> Dataset entries:
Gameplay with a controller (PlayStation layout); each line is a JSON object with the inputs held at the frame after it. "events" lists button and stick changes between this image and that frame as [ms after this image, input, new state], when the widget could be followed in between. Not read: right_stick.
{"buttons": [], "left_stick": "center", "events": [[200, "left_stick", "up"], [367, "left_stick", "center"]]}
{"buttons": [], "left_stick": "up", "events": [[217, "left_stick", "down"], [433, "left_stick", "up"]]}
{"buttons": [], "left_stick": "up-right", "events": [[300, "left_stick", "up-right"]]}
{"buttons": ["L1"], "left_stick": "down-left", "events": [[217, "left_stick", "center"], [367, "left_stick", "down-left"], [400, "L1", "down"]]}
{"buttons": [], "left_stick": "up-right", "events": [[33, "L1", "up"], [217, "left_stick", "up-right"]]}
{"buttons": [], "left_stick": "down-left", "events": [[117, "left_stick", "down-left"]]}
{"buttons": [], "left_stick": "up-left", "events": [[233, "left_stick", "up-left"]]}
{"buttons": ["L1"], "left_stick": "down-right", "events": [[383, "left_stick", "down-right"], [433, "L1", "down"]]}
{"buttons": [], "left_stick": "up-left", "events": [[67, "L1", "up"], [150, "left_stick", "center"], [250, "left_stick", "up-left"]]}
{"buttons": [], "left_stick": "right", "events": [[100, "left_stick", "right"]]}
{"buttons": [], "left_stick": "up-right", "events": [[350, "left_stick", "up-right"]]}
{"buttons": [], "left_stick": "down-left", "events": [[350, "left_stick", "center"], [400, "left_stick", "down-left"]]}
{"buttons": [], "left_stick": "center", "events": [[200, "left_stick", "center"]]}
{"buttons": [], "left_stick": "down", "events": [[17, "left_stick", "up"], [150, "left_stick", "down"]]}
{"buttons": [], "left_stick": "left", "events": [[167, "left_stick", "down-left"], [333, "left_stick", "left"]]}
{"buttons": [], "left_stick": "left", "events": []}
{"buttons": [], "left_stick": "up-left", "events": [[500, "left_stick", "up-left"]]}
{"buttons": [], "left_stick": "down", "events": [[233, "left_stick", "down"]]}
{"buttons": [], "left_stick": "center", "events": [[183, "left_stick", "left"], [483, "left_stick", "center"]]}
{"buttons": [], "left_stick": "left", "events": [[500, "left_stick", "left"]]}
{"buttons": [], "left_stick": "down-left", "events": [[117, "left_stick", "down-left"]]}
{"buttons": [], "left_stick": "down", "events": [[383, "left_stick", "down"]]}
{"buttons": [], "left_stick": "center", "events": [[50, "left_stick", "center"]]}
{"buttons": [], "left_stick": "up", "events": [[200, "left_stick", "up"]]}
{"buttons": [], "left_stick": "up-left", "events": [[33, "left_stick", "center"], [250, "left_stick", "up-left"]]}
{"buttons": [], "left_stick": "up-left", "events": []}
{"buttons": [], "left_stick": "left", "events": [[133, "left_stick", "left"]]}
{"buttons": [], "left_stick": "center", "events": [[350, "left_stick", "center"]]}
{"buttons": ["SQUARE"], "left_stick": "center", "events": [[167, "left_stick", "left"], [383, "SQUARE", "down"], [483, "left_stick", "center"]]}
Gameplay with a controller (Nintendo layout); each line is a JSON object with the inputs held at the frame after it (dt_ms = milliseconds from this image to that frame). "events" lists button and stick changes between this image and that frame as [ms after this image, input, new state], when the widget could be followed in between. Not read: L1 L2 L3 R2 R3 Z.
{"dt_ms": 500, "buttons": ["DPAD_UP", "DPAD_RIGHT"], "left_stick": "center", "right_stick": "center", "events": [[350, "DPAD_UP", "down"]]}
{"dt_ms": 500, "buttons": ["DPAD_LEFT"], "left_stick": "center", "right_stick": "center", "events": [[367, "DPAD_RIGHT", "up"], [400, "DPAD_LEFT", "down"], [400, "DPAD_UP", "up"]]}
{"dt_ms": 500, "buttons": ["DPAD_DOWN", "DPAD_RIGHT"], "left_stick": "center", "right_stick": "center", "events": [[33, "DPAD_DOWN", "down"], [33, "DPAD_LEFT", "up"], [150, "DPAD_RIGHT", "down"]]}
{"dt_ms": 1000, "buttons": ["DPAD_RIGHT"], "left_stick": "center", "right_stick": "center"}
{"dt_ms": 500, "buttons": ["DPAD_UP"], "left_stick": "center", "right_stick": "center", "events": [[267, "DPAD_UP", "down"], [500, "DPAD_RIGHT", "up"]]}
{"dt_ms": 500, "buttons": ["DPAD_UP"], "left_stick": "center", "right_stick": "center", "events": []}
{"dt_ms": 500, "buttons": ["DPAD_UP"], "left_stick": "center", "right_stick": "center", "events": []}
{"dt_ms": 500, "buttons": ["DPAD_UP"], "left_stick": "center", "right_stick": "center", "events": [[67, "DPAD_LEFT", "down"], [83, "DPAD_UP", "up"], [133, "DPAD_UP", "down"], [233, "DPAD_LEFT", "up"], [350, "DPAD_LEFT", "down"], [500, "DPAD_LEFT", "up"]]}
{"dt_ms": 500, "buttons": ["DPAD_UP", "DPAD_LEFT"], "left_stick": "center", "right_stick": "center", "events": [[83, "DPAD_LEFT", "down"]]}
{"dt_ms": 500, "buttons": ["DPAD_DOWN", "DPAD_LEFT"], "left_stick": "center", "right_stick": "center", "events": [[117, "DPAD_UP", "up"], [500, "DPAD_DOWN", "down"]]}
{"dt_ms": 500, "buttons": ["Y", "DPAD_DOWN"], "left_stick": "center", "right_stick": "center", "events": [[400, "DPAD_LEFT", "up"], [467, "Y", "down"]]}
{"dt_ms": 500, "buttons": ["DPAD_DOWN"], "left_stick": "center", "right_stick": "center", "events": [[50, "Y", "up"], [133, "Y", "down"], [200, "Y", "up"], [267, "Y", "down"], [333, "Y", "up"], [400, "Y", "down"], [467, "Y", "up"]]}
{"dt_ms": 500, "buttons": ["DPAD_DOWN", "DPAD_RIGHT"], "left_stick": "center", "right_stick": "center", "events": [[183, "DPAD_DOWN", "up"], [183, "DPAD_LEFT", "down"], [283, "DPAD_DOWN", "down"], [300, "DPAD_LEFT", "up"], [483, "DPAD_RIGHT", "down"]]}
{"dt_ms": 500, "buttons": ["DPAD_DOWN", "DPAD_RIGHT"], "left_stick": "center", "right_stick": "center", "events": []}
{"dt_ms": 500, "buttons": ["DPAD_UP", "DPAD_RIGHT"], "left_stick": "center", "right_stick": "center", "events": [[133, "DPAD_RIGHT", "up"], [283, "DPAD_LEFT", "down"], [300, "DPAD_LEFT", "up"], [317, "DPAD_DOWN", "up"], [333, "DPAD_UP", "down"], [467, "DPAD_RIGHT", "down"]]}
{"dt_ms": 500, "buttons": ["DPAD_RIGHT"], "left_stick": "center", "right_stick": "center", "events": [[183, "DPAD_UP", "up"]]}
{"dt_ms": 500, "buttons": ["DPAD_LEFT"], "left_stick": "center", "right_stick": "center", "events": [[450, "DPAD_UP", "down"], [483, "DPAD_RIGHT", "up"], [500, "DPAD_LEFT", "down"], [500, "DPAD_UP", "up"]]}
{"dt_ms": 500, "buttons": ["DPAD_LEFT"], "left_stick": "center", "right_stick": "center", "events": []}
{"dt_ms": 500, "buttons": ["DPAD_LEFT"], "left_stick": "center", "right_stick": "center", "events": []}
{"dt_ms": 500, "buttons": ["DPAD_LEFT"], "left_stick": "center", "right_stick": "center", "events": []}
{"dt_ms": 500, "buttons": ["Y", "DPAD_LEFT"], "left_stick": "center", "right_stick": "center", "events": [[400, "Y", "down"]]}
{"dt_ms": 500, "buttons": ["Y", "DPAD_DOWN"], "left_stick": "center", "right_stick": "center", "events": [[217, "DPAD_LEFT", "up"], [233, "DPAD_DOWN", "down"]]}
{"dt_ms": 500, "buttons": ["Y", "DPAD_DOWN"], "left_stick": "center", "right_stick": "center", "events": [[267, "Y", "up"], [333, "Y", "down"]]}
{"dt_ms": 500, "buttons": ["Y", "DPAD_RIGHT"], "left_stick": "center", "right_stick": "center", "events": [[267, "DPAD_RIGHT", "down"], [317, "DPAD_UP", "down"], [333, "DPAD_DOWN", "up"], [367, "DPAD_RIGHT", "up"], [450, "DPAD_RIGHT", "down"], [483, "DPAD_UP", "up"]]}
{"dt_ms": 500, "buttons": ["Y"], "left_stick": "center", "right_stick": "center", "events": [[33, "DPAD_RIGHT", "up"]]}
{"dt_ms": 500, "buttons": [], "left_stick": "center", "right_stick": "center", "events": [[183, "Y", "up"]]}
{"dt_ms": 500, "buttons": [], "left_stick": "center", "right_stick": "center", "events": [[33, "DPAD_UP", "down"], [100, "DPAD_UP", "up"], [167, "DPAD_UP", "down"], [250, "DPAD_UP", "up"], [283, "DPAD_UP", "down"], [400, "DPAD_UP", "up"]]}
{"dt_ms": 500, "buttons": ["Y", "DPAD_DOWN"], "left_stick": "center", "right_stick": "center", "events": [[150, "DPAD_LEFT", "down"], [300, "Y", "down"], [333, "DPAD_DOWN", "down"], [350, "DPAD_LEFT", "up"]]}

> EXERCISE DETAILS:
Among the entries above, tally each line with the string "could" and state that figure only.

> RESPONSE FOR THIS EXERCISE:
2